# Task instructions
1. List the usernames that head the posts in the forum thread on rescuing configuration files.
2. Copy from the records, word for word, the lines starting with the one that contains "Challenge over..." and going on through the one that contains "Advertisement", including both.

# Best way to rescue configuration files



## jonfr (Jun 29, 2013)

_A f_ew days ago a thunderstorm damage_d_ my server beyond repair (it doesn't detect the hard drive). The hard drive in question works on my desktop computer.

Now I have _a_ new server computer and I am moving to FreeBSD 64-bit from _the_ 32-bit version. I do not want to configure all my config files again, so I need to copy them from the old drive. I am not sure _about_ what is the best way to do so in FreeBSD, since I am not sure on how to add _a_ new hard drive to a system once it is up and running.

Thanks for the help.


----------



## ShelLuser (Jun 29, 2013)

jonfr said:
			
		

> Now I have new server computer and I am moving to FreeBSD 64-bit from 32-bit version. I do not want to configure all my config files again, so I need to copy them from the old drive.


My suggestion would be to copy everything from /etc and /usr/local/etc while also paying close attention to any optional manual changes to /boot/loader.conf. I'd use tar to copy these directories. Then simply re-install the new system and replace the necessary configuration files.

Either completely or partially, but that heavily depends on the way you set up your system. What I most certainly do not recommend is copying these directories and then restoring them just the way they were. That is bound to cause lots of problems. So I'd definitely do this on a per-program basis.

Hope this can help.


----------



## jozze (Jun 29, 2013)

For such cases, I would recommend you to create a repository on github (if you use git) or assembla (if don't want to use git, but svn instead) -- they're both free of any charge, provided that your code is open to the eyes of the public. You can use those repositories to contain backups of your configuration files.

Also, don't forget any files in your home directories (most notably /root/.*) and anything _in_ your /home/*/.*.


----------



## wblock@ (Jun 30, 2013)

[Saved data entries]
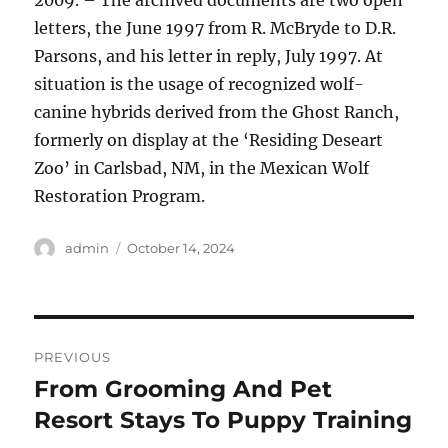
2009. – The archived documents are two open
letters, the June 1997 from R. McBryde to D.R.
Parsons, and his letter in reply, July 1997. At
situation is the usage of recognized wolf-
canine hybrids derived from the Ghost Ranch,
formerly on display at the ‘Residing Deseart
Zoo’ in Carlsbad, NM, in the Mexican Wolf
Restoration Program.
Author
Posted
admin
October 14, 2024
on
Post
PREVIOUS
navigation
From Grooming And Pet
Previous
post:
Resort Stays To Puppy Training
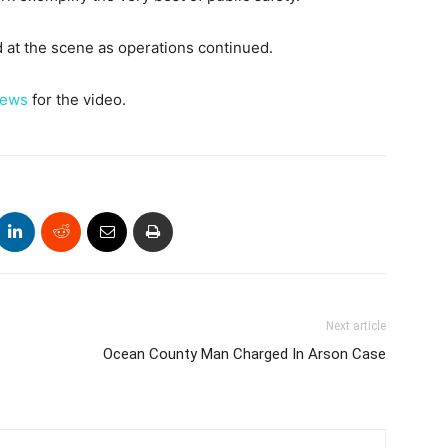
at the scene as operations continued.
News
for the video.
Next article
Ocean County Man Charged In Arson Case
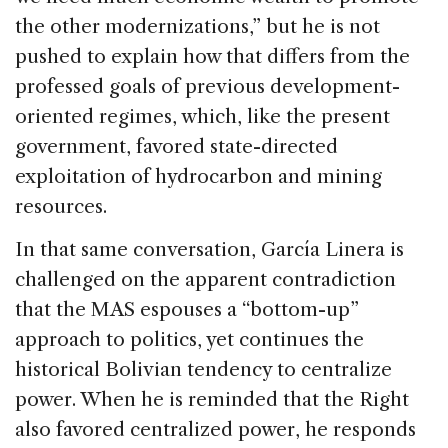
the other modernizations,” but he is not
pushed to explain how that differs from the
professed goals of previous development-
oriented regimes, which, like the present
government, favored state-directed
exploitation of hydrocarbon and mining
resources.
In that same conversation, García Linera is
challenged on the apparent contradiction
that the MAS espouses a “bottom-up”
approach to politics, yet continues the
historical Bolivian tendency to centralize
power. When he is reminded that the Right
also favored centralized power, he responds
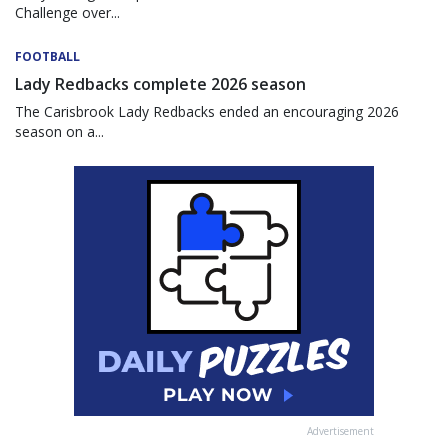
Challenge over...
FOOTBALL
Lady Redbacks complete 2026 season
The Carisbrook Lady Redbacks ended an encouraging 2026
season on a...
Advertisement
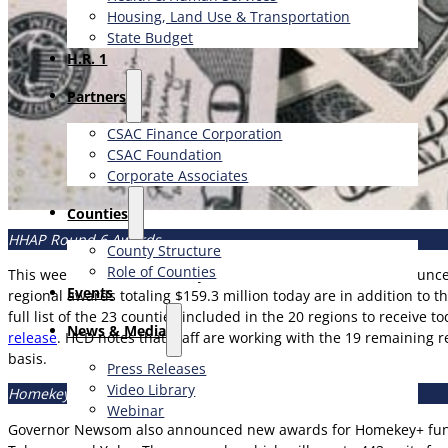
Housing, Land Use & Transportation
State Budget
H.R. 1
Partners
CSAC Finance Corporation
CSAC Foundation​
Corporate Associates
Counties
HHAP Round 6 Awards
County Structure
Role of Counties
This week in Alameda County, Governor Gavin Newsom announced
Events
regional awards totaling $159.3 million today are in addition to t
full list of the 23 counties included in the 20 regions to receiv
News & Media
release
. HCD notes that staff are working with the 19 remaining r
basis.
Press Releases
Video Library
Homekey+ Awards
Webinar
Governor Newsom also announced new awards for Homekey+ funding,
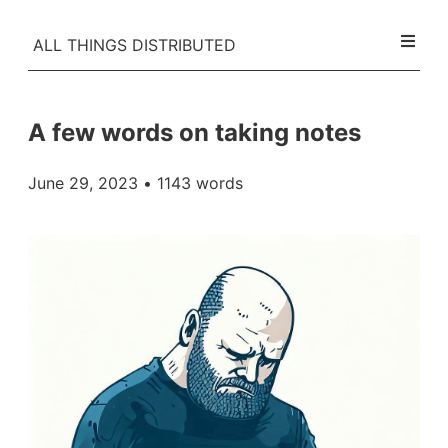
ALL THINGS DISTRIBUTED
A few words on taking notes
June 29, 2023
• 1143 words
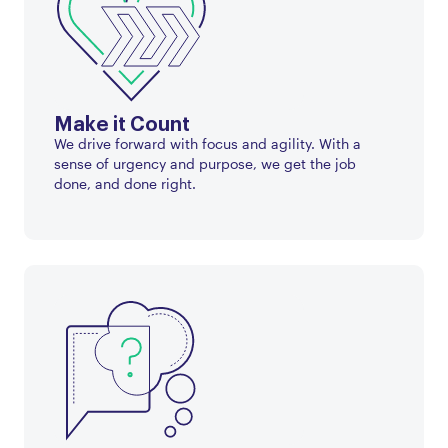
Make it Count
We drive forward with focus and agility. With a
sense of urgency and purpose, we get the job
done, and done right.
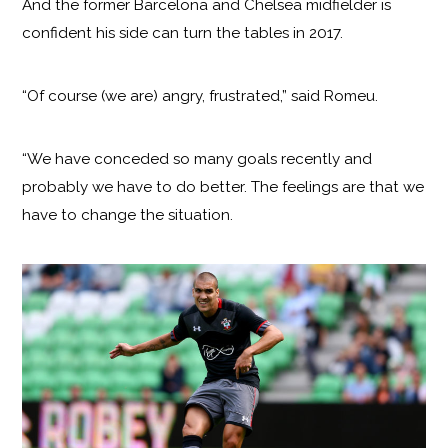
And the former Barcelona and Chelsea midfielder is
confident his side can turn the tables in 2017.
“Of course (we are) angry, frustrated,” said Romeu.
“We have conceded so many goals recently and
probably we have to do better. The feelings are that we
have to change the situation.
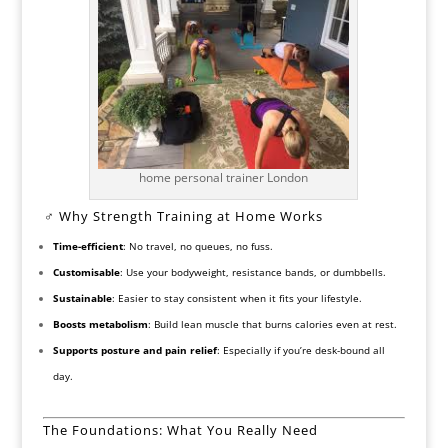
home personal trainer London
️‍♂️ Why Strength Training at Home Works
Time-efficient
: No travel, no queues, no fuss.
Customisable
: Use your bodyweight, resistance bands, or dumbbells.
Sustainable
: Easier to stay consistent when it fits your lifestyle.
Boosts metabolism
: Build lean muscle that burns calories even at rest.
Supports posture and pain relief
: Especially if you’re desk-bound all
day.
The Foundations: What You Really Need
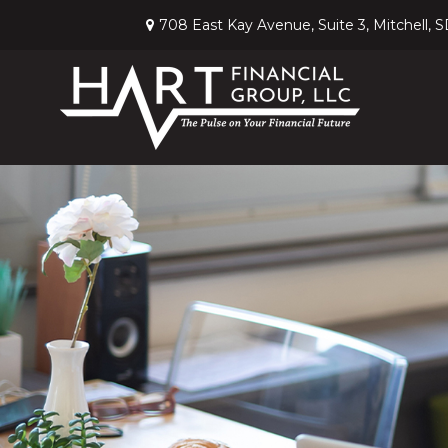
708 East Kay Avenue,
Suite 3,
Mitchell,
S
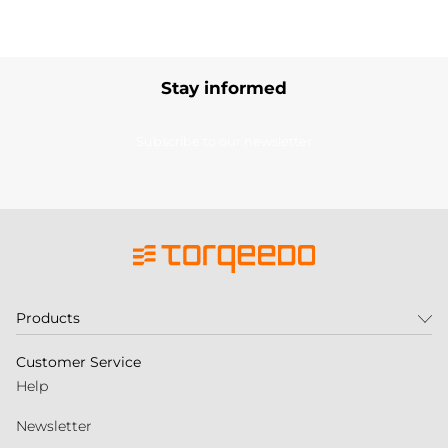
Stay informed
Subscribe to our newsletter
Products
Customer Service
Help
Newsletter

# Numbered answers
1.
jonfr
ShelLuser
jozze
wblock@

2.
Challenge over...
FOOTBALL
Lady Redbacks complete 2026 season
The Carisbrook Lady Redbacks ended an encouraging 2026
season on a...
Advertisement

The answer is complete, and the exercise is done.